St. Joseph's began as the Lowell Corporation Hospital, established in 1839 by area mill owners for the care of their employees. Housed in the mansion of the late Kirk Boott, the founder and owner of the Boott Mills in Lowell, it was the first industrial hospital in America and, for 27 years, the only hospital in Lowell. If the employees were unable to pay, the mills for which they worked would reimburse the corporation. No patient was turned away for lack of funds. In 1840, a 15-bed children's ward was opened, the first such facility in Massachusetts.

In 1891, Lowell Corporation Hospital appointed the first woman physician, Sara A. Williams, M.D., to its staff. On November 1, 1930, the deed of the hospital was transferred to the Archdiocese of Boston and placed under the direction of the Oblates with the Grey Nuns of the Cross of Ottawa acting as management. The facility then became known as St. Joseph's Hospital of Lowell.

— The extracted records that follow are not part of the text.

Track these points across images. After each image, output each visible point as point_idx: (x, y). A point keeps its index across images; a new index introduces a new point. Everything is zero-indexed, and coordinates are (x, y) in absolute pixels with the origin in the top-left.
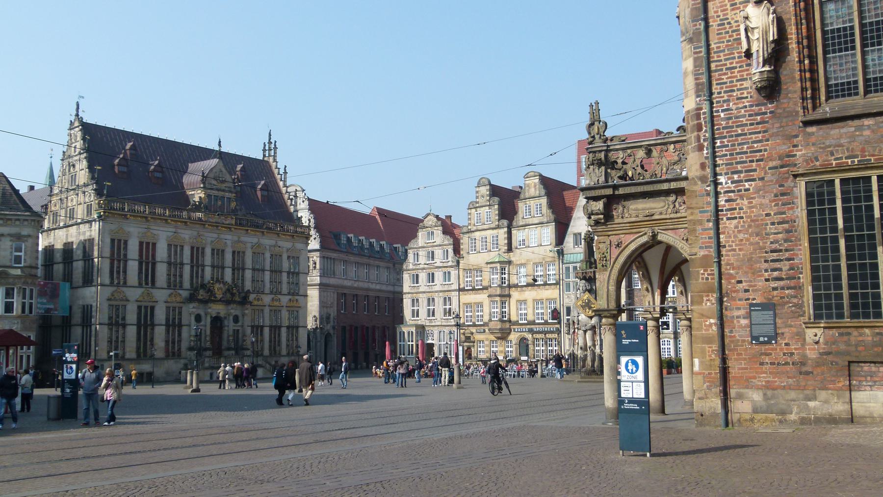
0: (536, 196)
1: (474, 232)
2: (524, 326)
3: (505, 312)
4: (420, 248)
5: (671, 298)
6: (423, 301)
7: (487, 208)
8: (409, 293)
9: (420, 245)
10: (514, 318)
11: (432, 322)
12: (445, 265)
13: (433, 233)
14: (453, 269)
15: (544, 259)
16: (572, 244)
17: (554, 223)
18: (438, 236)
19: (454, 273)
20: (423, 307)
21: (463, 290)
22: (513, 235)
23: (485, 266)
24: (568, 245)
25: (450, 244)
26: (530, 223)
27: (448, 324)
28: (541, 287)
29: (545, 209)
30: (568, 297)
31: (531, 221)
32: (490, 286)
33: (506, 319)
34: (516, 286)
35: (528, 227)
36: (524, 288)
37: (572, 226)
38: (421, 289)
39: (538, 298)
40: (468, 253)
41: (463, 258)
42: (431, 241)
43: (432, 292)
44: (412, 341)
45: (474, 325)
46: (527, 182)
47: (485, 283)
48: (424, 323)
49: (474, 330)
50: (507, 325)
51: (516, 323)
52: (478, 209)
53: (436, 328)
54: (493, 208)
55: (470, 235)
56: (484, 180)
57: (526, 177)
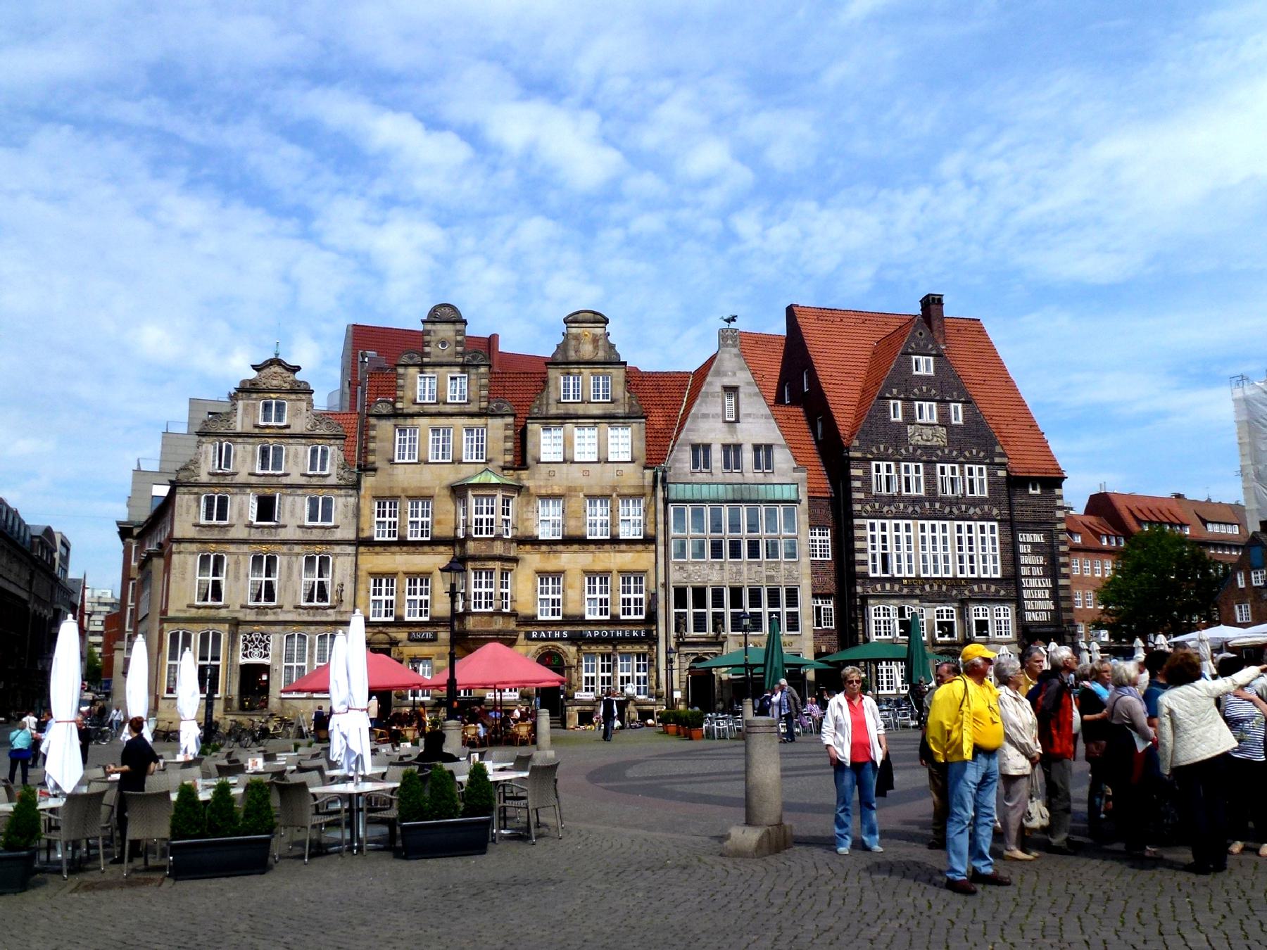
0: (596, 359)
1: (412, 415)
2: (554, 628)
3: (507, 594)
4: (239, 435)
5: (905, 578)
6: (237, 563)
7: (458, 369)
8: (192, 541)
9: (239, 429)
10: (524, 610)
11: (267, 614)
12: (314, 481)
13: (280, 407)
14: (342, 492)
15: (614, 488)
16: (688, 465)
17: (644, 420)
18: (296, 413)
19: (341, 504)
20: (237, 578)
21: (369, 543)
22: (529, 434)
23: (446, 492)
24: (677, 465)
25: (336, 437)
26: (581, 412)
27: (318, 619)
28: (607, 547)
29: (619, 391)
30: (681, 568)
31: (581, 409)
32: (468, 537)
33: (508, 610)
34: (534, 542)
35: (574, 421)
36: (560, 548)
37: (688, 430)
38: (233, 534)
39: (598, 567)
40: (391, 462)
41: (375, 470)
42: (273, 423)
43: (274, 542)
44: (216, 658)
45: (399, 623)
46: (574, 331)
47: (445, 531)
48: (241, 616)
49: (401, 635)
50: (512, 625)
51: (530, 621)
52: (428, 370)
53: (278, 628)
54: (473, 371)
55: (401, 421)
56: (447, 310)
57: (571, 320)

Ultimately, the rapid growth and changing demographics of Lowell in the following decades created the need for additional hospitals. With the waves of new immigrants came the need for health care services with a broader focus. Many of those arriving in Lowell with no jobs found themselves ineligible to use the services of the Lowell Corporation Hospital.

The need for a health care facility to treat the people of Irish heritage was evident to Father John O'Brien, pastor of St. Patrick Parish (after whom Father John's Medicine is named) and Sister Emerentiana, Mother Superior of the Sisters of Charity of St. Vincent de Paul at St. Peter's Church. In 1867, they purchased land on Livermore Street, and with it, an old yellow house. With 12 very sick patients, they started a small hospital, known as St. John's Hospital.

Over the years, St. Joseph's and St. John's Hospitals grew to serve more than 100,000 people each year. When the two hospitals merged in 1992 to form Saints Memorial Medical Center, the organization became the Merrimack Valley's largest health care provider.